_Page extract:_

Illegal reflective access by org.springframework.cglib.core.ReflectUtils$1
My JDK 9+181 Spring Boot 2.0.0.BUILD-SNAPSHOT CLI application displays this warning on startup:
WARNING: An illegal reflective access operation has occurred
WARNING: Illegal reflective access by org.springframework.cglib.core.ReflectUtils$1 (jar:file:/home/jan/src/fm-cli/target/fm-cli-0.1.0-SNAPSHOT.jar!/BOOT-INF/lib/spring-core-5.0.0.RELEASE.jar!/) to method java.lang.ClassLoader.defineClass(java.lang.String,byte[],int,int,java.security.ProtectionDomain)
WARNING: Please consider reporting this to the maintainers of org.springframework.cglib.core.ReflectUtils$1
This is a console application, so I need to disable this warning -- how can I do that?
Note: This question asks the specific question of how to disable this warning triggered by Spring; it is not a duplicate of JDK9: An illegal reflective access operation has occurred. org.python.core.PySystemState which deals with a similar symptom in a different library.
Solution 1:
In JDK 9+, add the following option to the JVM to disable the warning from Spring's use of CGLIB:
--add-opens java.base/java.lang=ALL-UNNAMED
for example:
java --add-opens java.base/java.lang=ALL-UNNAMED -jar target/*.jar
No need to report it; it's a known Spring bug.
This happens because the new JDK 9 module system detected an illegal access that will be disallowed sometime in the (near) future. You can read more about the JDK 9 Module system here.
Update:
A fix for this issue is available JDK 9+ with Spring 5.1+.
Solution 2:
This also happened to me on JDK 11 and Spring Boot 2.2.1 (Spring Core 5.2.1).
What helped was removing the dependency to org.springframework.boot:spring-boot-devtools
, as suggested in some comments to Spring Framework issue #22814.
Solution 3:
Adding to Jan Nielsen answer above, if you are using Intellij and Spring Boot 2.0.3, which depends on Spring core 5.0.7, you are still stuck and do not have the fix.
The way out for me needed two things:
Add the --add-opens mentioned by Jan to your run/debug configuration. Just edit the configuration and look under Environment / VM Options. This takes care of silencing some of the "illegal access messages".
I also needed to add a dependency to the jaxb-api library. I got the hint from ValentinBossi comment on this spring github issue.
Solution 4:
When using the spring initializer, make sure you use the latest version of Spring Boot. It automatically gets Spring core 5.1 or greater for you and you won't see the error when you run the project.
So you don't have to worry about editing any JVM configuration.
Solution 5:
I'm sitting on these versions and I still see the WARNING:
- SpringBoot 2.4.1
- Spring Core FW: 5.3.2 (my parent pom is Spring Boot's, so this version is introduced by it, not manually set by me)
- Java openjdk version "11.0.9.1" 2020-11-04
Removing the dependency from spring-boot-devtools also worked for me and the warning is no longer there at startup.
<dependency>
<groupId>org.springframework.boot</groupId>
<artifactId>spring-boot-devtools</artifactId>
<optional>true</optional>
</dependency>
... At the end of the day I was just using the automatic re-start from my IDE upon any change in the classpath and I can leave without it. The thing, though, is that theroreticatlly we should not worry about it, since according to Spring documentation:
Developer tools are automatically disabled when running a fully packaged application. If your application is launched using java -jar or if it’s started using a special classloader, then it is considered a “production application”
So one could expect that when the application is launched from command line the warning should go away (I haven't verified that).

_Source data:_

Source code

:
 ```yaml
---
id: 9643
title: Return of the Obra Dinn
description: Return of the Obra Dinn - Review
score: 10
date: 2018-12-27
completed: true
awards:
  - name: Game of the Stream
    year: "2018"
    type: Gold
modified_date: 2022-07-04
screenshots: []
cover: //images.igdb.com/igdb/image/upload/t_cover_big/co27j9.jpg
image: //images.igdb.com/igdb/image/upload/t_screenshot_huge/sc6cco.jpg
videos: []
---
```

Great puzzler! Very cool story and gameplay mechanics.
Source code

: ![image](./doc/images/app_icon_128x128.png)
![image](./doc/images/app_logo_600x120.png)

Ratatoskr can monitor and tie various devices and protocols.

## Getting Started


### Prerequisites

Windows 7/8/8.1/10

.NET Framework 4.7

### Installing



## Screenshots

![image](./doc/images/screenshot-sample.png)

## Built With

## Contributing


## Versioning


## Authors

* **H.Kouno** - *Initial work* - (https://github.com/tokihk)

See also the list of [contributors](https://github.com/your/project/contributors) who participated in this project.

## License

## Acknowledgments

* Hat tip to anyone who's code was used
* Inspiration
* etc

_What this exercise asks:_
- 1) Decide whether each statement agrees with the Spring reflective access warning thread, answering yes or no and quoting the words of the thread that decide it: (a) Solution 1 advises reporting the warning to the maintainers; (b) a fix is available with Spring 5.1 or later; (c) the author of Solution 5 confirmed that the warning disappears when the application is launched from the command line.
- 2) In the Spring reflective access warning thread, which dependency does Solution 2 say it helped to remove?

_Completed exercise:_
- 1)
(a) No: "No need to report it; it's a known Spring bug."
(b) Yes: "A fix for this issue is available JDK 9+ with Spring 5.1+."
(c) No: "(I haven't verified that)"

- 2) org.springframework.boot:spring-boot-devtools